I thought you only liked videos from Jerry B, Reg and Ace tree, good to see you comment well on someone elses, must have been the metallica that helped. 

Take care X,

Jeth B


----------



## Gcarr65 (Oct 26, 2011)

*Nice job*

those wires look close too. Hate those things!


----------



## jerrycmorrow (Oct 26, 2011)

don't know what climbers think about this but i'm totally impressed with the climbing, cutting, dropping, and the video production. learned a few things. did notice you being on the other side of the trunk from where the tops were being dropped. yeah, i know, "elementary my dear watson". you and your crew definitely earned your $$$ that day.


----------



## Cedar Ed (Nov 8, 2011)

*video*

Very well done,looks like you and the crew like work well as a team.Thanks for posting it up.


----------



## newsawtooth (Nov 11, 2011)

*Hey Keith,*

When are you finishing up the next video? Or are you too busy with our little snow bust on the Front Strange? Also, how's the new bucket working? Cheers.

-Brent


----------



## Kottonwood (Nov 20, 2011)

newsawtooth said:


> When are you finishing up the next video? Or are you too busy with our little snow bust on the Front Strange? Also, how's the new bucket working? Cheers.
> 
> -Brent




Hey Brent,

Yeah that recent storm has me booked til Christmas. I haven't had a second to think of anything other than cutting trees and answering phone calls. We have been working weekends almost every week. It happened at a great time for me though, right when I had picked up some additional advertising and was starting a second crew. I have a bunch of narly removals lined up for this winter and I have even been bringing in a crane from time to time..... damn that makes things easy. The bucket truck has been working out great. It really has improved our efficiency.... though holy #### getting everyone their CDL's is a pain in the ass.

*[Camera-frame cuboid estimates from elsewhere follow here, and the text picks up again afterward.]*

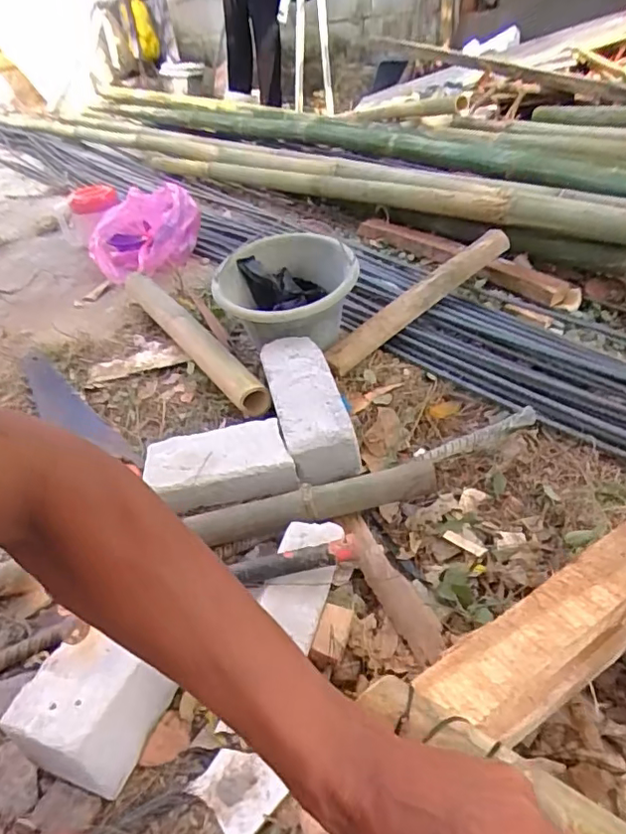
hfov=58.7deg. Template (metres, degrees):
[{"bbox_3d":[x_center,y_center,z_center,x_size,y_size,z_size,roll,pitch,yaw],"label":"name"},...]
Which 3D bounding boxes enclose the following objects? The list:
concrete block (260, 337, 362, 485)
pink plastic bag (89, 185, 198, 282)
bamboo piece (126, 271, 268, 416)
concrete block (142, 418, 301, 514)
[{"bbox_3d":[-0.015,-0.029,0.878,0.103,0.082,0.279,-14,52,-8],"label":"concrete block"},{"bbox_3d":[-0.430,-0.468,1.426,0.281,0.150,0.217,-20,38,-16],"label":"pink plastic bag"},{"bbox_3d":[-0.254,-0.167,1.111,0.060,0.064,0.624,-26,40,-22],"label":"bamboo piece"},{"bbox_3d":[-0.135,0.073,0.808,0.211,0.063,0.129,-10,39,-3],"label":"concrete block"}]

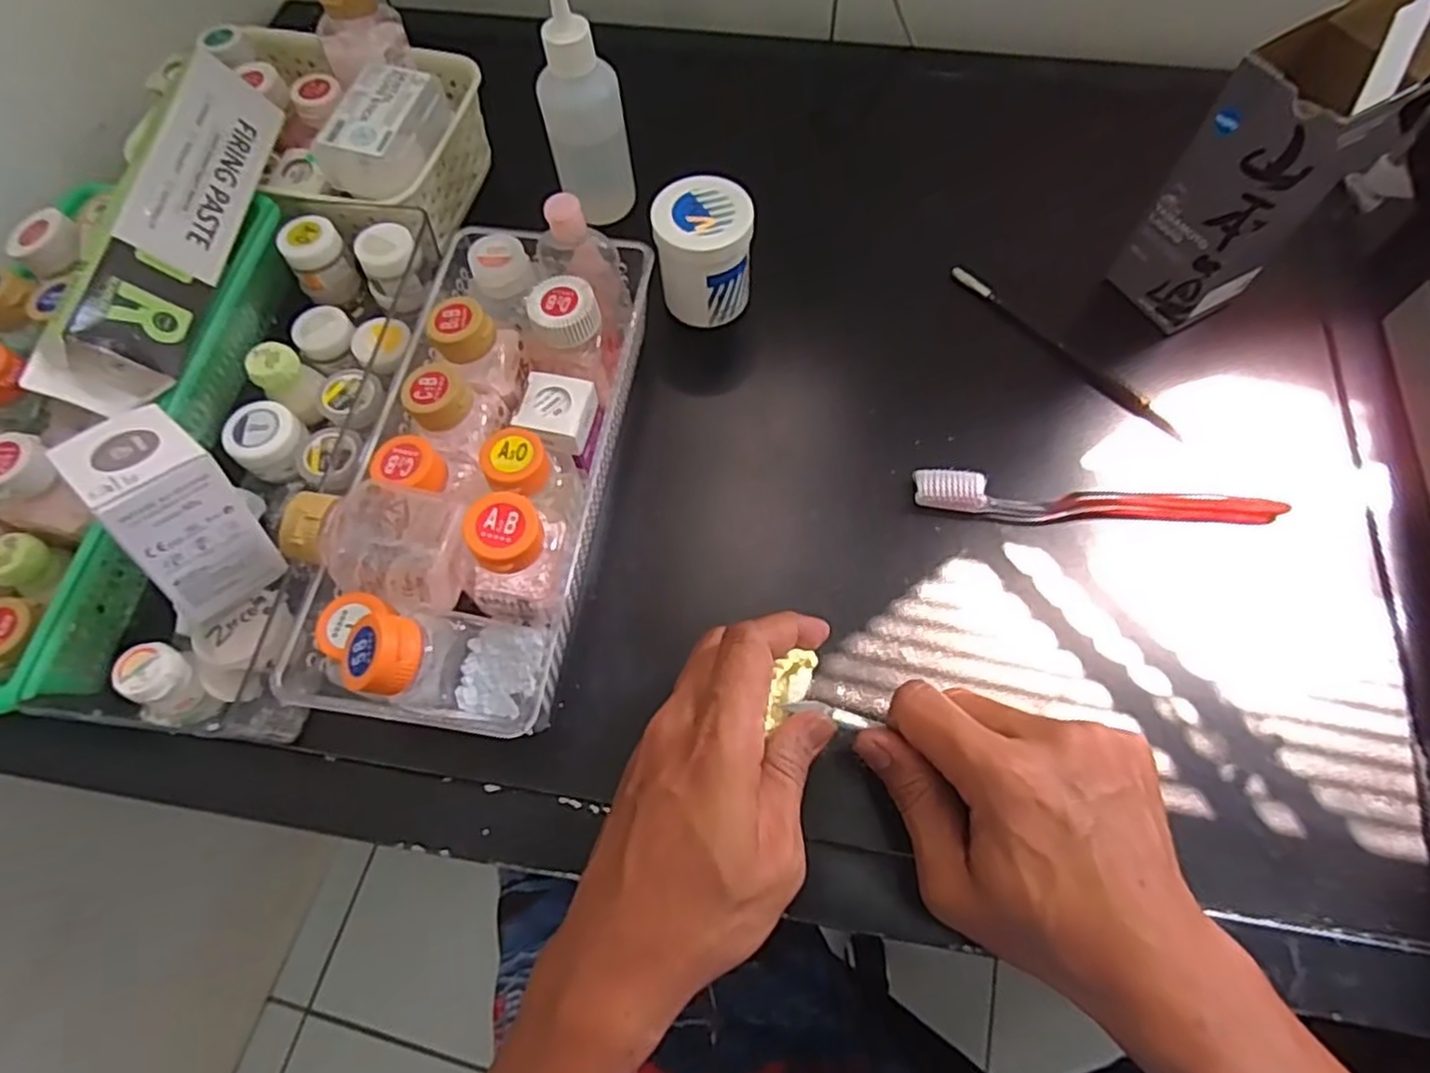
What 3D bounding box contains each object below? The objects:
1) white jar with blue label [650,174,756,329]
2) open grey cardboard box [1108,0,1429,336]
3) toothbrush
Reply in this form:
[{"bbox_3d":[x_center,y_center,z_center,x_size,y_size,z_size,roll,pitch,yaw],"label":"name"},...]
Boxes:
[{"bbox_3d":[-0.006,-0.165,0.428,0.054,0.063,0.050,-2,65,1],"label":"white jar with blue label"},{"bbox_3d":[0.283,-0.196,0.368,0.068,0.178,0.060,-36,69,-14],"label":"open grey cardboard box"},{"bbox_3d":[0.203,-0.016,0.391,0.188,0.012,0.023,5,65,4],"label":"toothbrush"}]

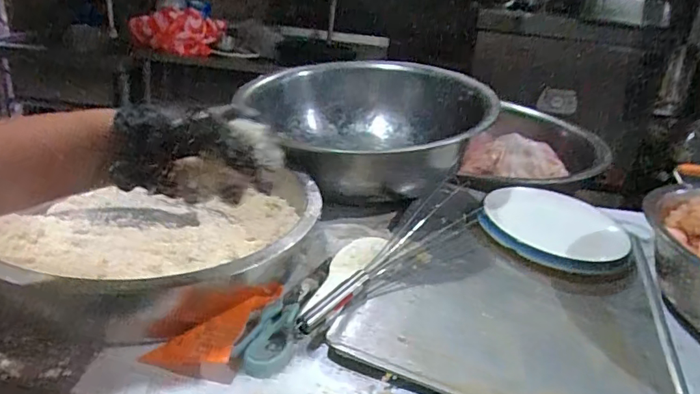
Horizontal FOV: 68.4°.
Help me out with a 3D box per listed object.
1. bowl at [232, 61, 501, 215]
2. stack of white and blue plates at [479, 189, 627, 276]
[{"bbox_3d":[0.024,-0.112,0.844,0.367,0.142,0.405,10,26,9],"label":"bowl"},{"bbox_3d":[0.290,0.042,0.741,0.194,0.032,0.208,14,27,17],"label":"stack of white and blue plates"}]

Do you do your own thing down in Denver or are you with a company? 

-Keith


----------



## NHlocal (Jan 10, 2012)

carolinaclimber said:


> Great video, it was well edited. I'm going to try to put one together soon, just waiting for the right job to take a video of. Cameraman did really well, alot of videos I see on youtube are just clips of the climber and just dont go in depth like yours.



::thumbsup:: PatriotTreeCO,
...Yeah, very well done. I just saw the video, nothing like a good challenge to bring out your best. 
Thanks for posting the video. :msp_thumbup: 
Work safe.:msp_thumbsup:


----------